Please reproduce, verbatim, the portion of the rheumatic heart disease text between "This RHD prevalence" and "respiratory tract infections.", inclusive.

◆ Text segment
⟨

This RHD prevalence was as high as lower middle-income African countries, the researchers found. Uganda had a similar prevalence rate, but the disease severity there was substantially lower than what was found in the South Auckland study of 465 16–40-year-olds over two years.
The majority of RHD cases in the study had moderate or severe disease, highlighting major deficiencies in existing healthcare services for underserved and socioeconomically deprived New Zealand populations, the researchers said.
Rheumatic heart disease occurs when heart valves are permanently damaged by one or more bouts of rheumatic fever. Rheumatic fever is an autoimmune inflammatory reaction to the common throat infection from streptococcus pyogenes (group A streptococcus), most often referred to as strep throat. It is an illness which can be passed on in a similar way to other upper respiratory tract infections.
Prevention of RHD involves preventing the spread of strep infections or treating them with antibiotics when they occur. It is a preventable disease which had been eradicated in many parts of the world by the middle of last century, but not here.

⟩

◆ Extracted records
⟨

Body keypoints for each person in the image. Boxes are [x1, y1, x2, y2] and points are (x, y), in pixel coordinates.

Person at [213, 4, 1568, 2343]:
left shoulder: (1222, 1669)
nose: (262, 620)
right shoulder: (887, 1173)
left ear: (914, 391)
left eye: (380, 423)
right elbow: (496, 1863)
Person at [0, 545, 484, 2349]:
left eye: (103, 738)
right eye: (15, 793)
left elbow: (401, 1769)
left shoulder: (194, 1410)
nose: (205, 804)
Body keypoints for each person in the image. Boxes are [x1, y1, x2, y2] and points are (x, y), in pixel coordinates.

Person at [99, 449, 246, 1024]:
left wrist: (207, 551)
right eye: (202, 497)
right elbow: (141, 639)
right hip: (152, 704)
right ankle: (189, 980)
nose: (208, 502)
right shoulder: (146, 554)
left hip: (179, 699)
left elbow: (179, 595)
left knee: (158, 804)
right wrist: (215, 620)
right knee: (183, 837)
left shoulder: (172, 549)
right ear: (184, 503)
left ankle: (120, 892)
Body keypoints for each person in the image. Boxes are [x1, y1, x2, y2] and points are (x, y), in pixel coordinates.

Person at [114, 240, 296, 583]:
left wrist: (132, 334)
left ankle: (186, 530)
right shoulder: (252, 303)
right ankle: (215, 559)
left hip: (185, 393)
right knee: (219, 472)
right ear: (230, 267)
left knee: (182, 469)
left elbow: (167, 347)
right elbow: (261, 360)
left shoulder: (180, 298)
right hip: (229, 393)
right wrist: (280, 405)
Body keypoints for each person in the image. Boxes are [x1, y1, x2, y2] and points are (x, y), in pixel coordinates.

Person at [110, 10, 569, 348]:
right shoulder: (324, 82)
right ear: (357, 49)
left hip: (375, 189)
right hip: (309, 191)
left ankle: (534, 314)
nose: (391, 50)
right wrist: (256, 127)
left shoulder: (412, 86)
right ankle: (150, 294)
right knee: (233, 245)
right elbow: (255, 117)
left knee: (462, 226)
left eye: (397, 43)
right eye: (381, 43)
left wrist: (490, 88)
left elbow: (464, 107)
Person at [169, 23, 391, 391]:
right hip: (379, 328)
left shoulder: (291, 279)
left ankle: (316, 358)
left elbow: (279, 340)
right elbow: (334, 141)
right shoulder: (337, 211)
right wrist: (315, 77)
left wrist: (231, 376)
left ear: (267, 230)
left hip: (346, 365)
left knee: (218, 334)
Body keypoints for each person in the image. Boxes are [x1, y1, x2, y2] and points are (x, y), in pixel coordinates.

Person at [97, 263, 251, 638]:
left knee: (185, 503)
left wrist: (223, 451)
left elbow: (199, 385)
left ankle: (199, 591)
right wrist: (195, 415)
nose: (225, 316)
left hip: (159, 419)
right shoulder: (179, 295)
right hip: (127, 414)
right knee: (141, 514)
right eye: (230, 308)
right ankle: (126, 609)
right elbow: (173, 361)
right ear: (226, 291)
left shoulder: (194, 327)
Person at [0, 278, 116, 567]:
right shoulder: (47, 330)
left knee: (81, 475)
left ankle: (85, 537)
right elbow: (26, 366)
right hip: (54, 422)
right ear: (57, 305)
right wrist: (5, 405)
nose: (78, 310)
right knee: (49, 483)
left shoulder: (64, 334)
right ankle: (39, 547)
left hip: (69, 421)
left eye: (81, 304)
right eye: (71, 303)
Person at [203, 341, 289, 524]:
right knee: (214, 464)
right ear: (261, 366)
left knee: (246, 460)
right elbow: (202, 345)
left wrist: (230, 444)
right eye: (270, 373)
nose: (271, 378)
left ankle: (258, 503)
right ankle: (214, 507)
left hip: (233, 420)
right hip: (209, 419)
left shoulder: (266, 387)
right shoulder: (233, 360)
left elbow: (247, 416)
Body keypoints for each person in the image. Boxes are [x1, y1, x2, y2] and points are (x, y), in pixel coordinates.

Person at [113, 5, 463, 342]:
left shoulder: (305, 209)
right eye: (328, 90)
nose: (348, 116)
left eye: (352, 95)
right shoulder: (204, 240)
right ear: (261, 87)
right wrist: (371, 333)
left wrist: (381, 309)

⟩

◆ Solution to this exercise
This RHD prevalence was as high as lower middle-income African countries, the researchers found. Uganda had a similar prevalence rate, but the disease severity there was substantially lower than what was found in the South Auckland study of 465 16–40-year-olds over two years.
The majority of RHD cases in the study had moderate or severe disease, highlighting major deficiencies in existing healthcare services for underserved and socioeconomically deprived New Zealand populations, the researchers said.
Rheumatic heart disease occurs when heart valves are permanently damaged by one or more bouts of rheumatic fever. Rheumatic fever is an autoimmune inflammatory reaction to the common throat infection from streptococcus pyogenes (group A streptococcus), most often referred to as strep throat. It is an illness which can be passed on in a similar way to other upper respiratory tract infections.